TASK TO COMPLETE: Pull every line that includes the word "shoulder" out of the data below and copy it.

Collection entries:
•••••
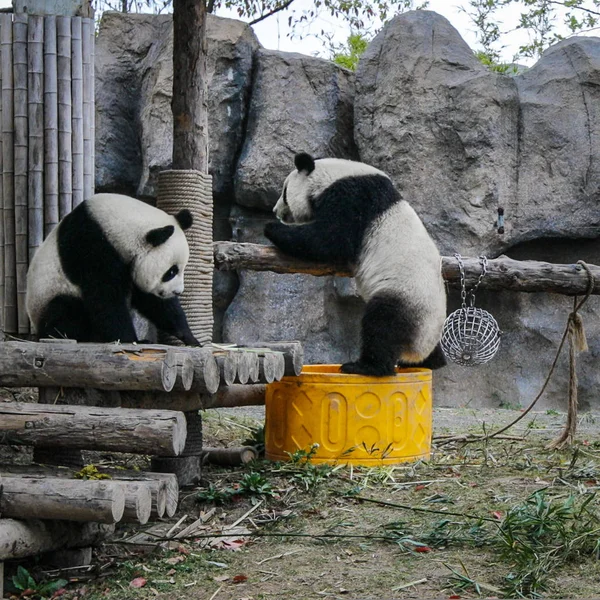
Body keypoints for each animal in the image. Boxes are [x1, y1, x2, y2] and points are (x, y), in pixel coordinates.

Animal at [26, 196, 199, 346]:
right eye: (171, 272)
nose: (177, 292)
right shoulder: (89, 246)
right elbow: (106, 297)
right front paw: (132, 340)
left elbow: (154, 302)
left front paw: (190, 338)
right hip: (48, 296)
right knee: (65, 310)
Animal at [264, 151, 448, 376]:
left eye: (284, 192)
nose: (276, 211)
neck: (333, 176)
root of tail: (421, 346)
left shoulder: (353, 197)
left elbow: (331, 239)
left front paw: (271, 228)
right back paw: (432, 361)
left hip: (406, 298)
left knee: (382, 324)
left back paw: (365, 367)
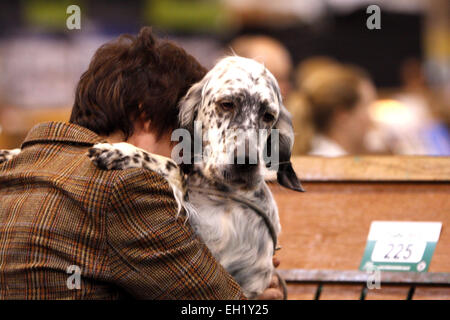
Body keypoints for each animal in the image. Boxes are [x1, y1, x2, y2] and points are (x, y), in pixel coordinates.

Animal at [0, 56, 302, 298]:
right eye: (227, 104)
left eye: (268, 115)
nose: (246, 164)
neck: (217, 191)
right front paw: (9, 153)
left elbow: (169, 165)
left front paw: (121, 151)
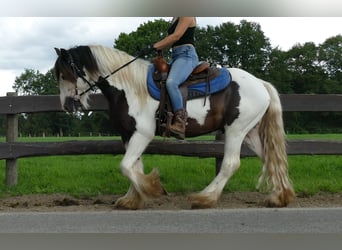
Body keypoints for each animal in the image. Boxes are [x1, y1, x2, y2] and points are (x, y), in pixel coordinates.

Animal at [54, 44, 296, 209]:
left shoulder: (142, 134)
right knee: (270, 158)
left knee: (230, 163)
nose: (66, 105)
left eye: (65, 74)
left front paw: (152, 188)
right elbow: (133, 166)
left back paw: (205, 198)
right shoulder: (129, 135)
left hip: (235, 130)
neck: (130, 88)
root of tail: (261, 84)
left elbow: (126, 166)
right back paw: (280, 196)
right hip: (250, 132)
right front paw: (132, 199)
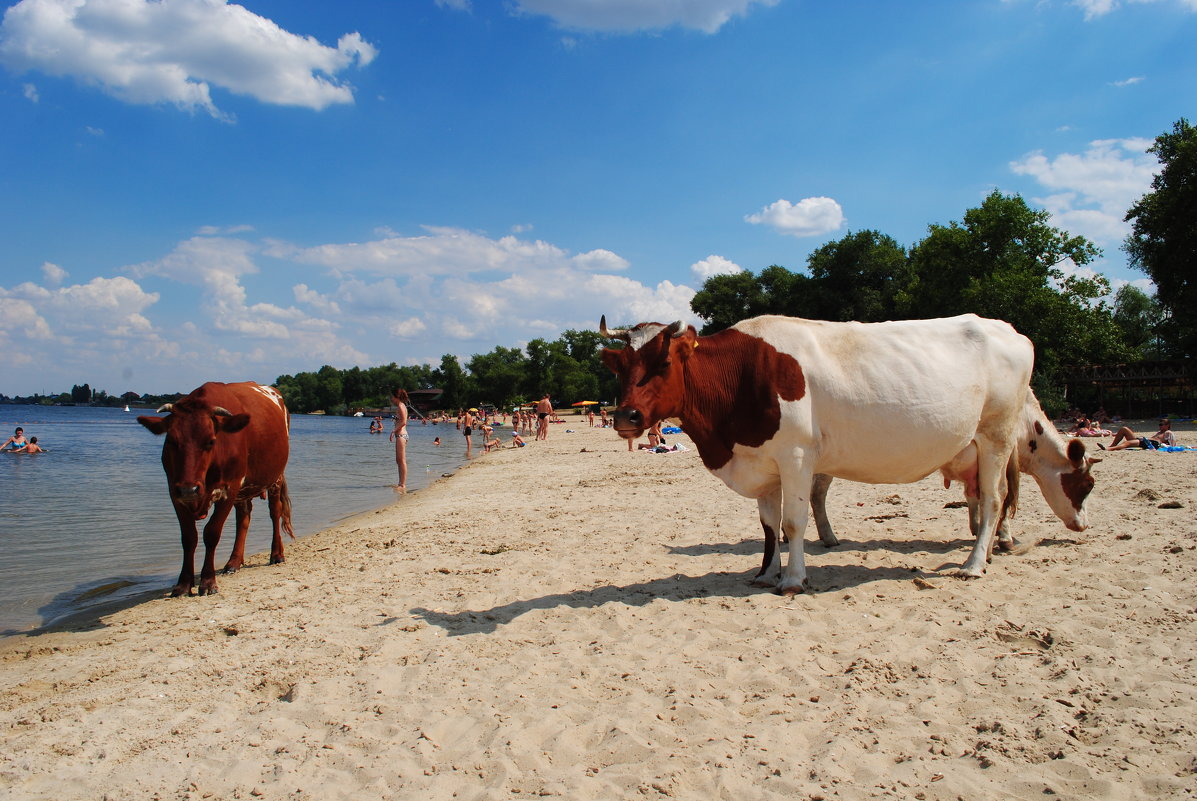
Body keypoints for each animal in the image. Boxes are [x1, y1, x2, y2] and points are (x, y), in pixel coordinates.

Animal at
•••••
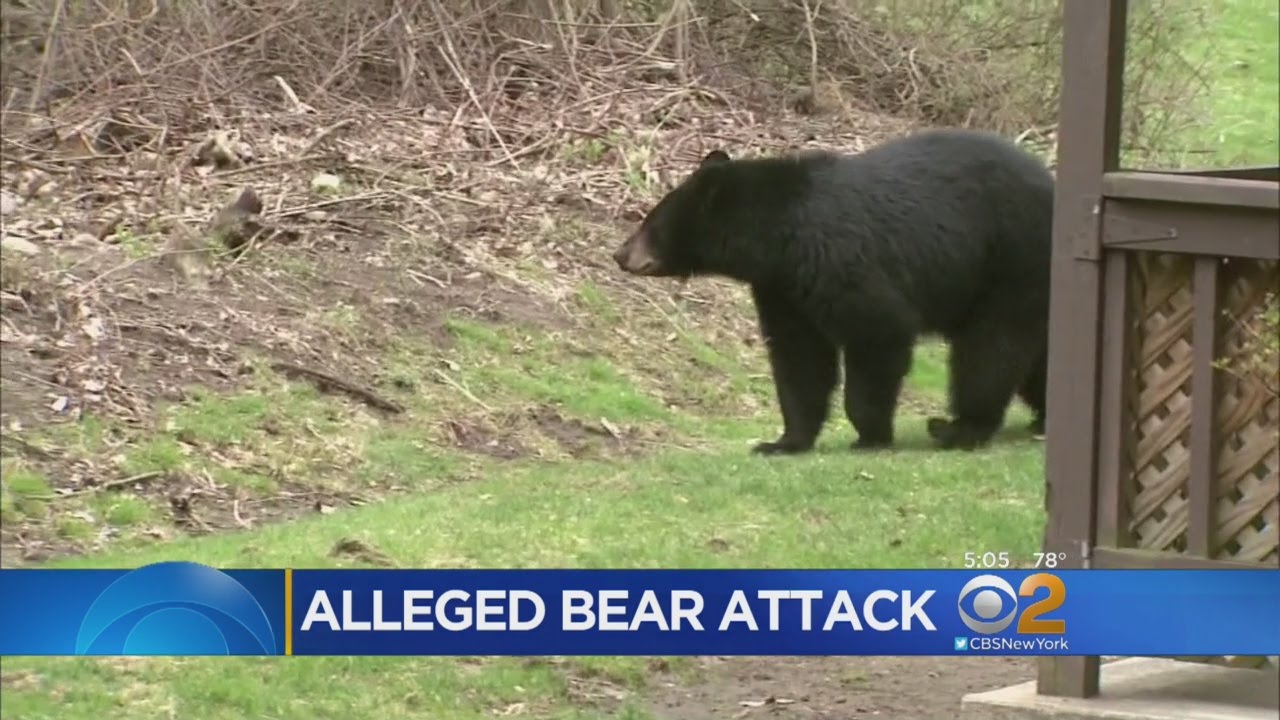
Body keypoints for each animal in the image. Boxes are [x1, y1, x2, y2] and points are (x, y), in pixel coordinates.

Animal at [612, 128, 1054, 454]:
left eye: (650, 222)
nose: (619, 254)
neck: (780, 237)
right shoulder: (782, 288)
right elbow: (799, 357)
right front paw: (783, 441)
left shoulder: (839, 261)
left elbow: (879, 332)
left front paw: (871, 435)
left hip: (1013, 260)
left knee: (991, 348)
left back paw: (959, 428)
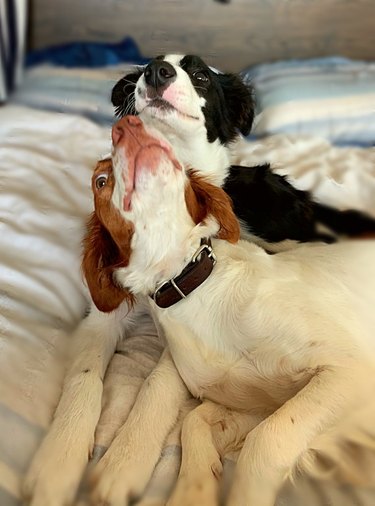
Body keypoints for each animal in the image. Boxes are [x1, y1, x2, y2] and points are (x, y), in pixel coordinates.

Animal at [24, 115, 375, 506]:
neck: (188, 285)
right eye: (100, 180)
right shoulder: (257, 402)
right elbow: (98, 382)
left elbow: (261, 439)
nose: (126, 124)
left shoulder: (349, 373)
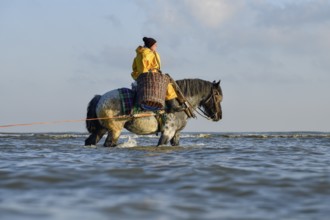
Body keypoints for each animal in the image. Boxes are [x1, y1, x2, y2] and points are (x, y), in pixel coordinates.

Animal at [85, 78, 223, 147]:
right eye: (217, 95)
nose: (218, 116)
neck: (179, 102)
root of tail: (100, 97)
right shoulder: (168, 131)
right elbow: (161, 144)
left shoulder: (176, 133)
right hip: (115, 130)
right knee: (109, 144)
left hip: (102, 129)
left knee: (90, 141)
•••••
ANSWER TO THE EXERCISE:
right shoulder: (89, 246)
left shoulder: (353, 197)
left shoulder: (142, 134)
right shoulder: (129, 135)
right shoulder: (782, 288)
left shoulder: (839, 261)
right shoulder: (257, 402)
left shoulder: (349, 373)
right shoulder: (168, 131)
left shoulder: (176, 133)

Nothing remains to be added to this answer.